(Saved entries)
━━━━━━━━
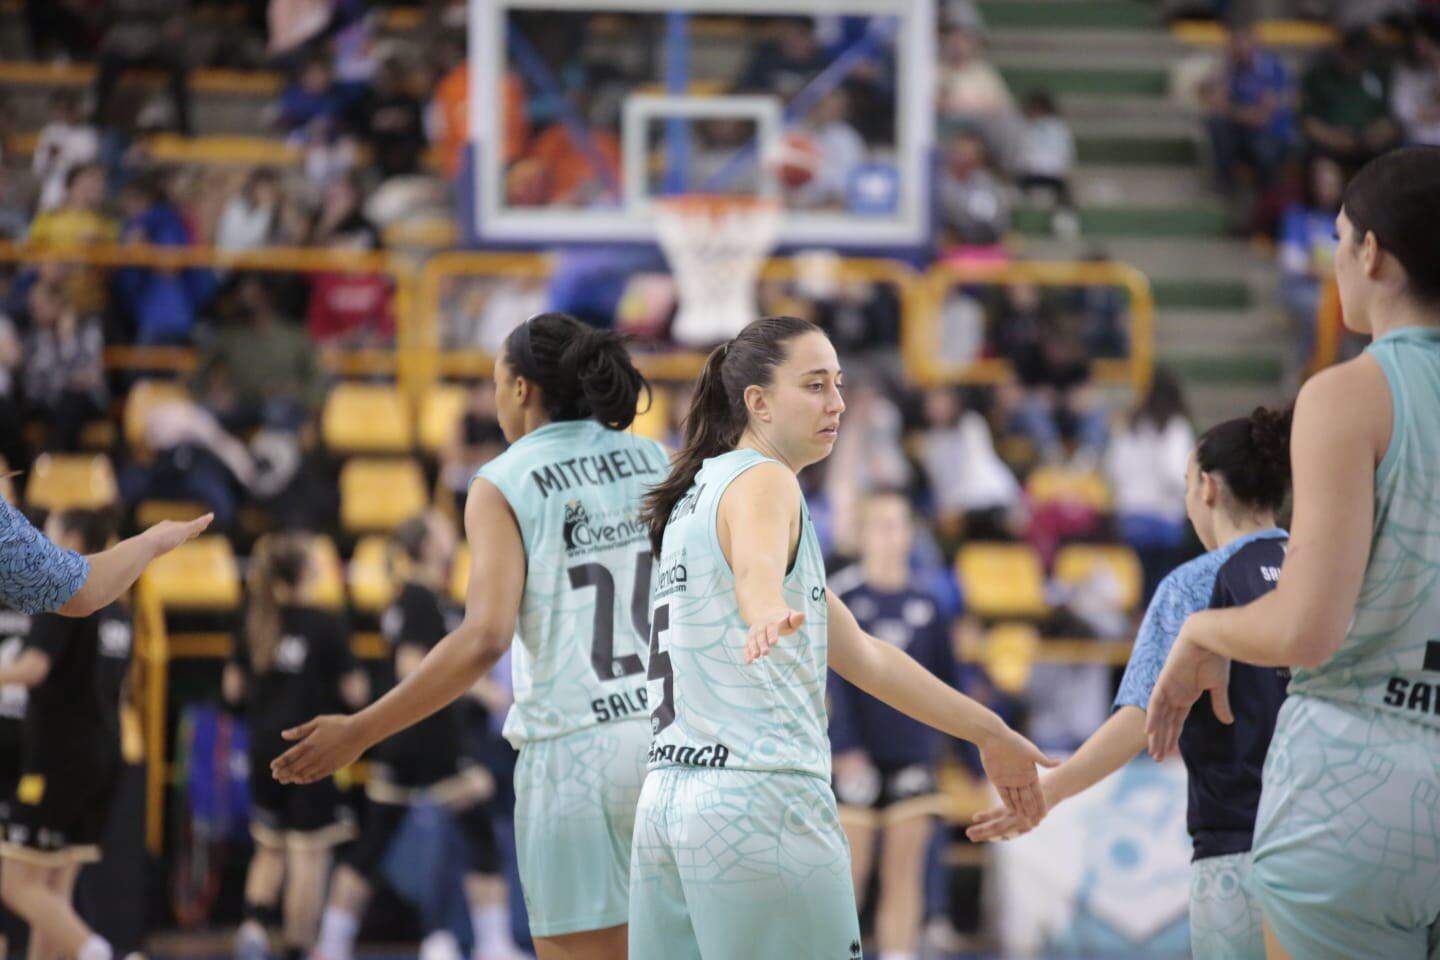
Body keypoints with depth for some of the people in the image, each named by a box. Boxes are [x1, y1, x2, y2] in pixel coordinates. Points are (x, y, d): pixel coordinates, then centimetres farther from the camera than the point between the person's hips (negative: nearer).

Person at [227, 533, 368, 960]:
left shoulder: (255, 623, 3)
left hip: (265, 748, 5)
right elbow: (353, 692, -10)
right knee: (309, 856, 1)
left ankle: (253, 925, -2)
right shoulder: (327, 625, -12)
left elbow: (233, 688, 6)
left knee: (270, 848, 20)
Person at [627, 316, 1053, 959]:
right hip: (759, 801, -9)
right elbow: (756, 566, -31)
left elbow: (861, 656, 30)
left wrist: (987, 731, 32)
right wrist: (771, 613, -55)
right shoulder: (763, 480, -4)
━━━━━━━━
§ **Task details**: Where an image appears in the data, skip it, and return the rest verbatim.

§ **Output for this exercise**:
Body keypoints with depth for some of the people in the image, each named by a box. Boxes are [x1, y1, x2, y2] in pixel coordinates. Points are (x, y, d): pixel coordinates, then centimetres farther from the camera than the point between the person's hips (negative: nearer).

Person at [227, 533, 368, 960]:
left shoulder: (255, 623, 3)
left hip: (265, 748, 5)
right elbow: (353, 692, -10)
right knee: (309, 856, 1)
left ankle: (253, 925, -2)
right shoulder: (327, 625, -12)
left elbow: (233, 688, 6)
left knee: (270, 848, 20)
Person at [627, 316, 1053, 959]:
right hip: (759, 801, -9)
right elbow: (756, 566, -31)
left elbow: (861, 656, 30)
left wrist: (987, 731, 32)
right wrist: (771, 613, -55)
right shoulder: (763, 480, -4)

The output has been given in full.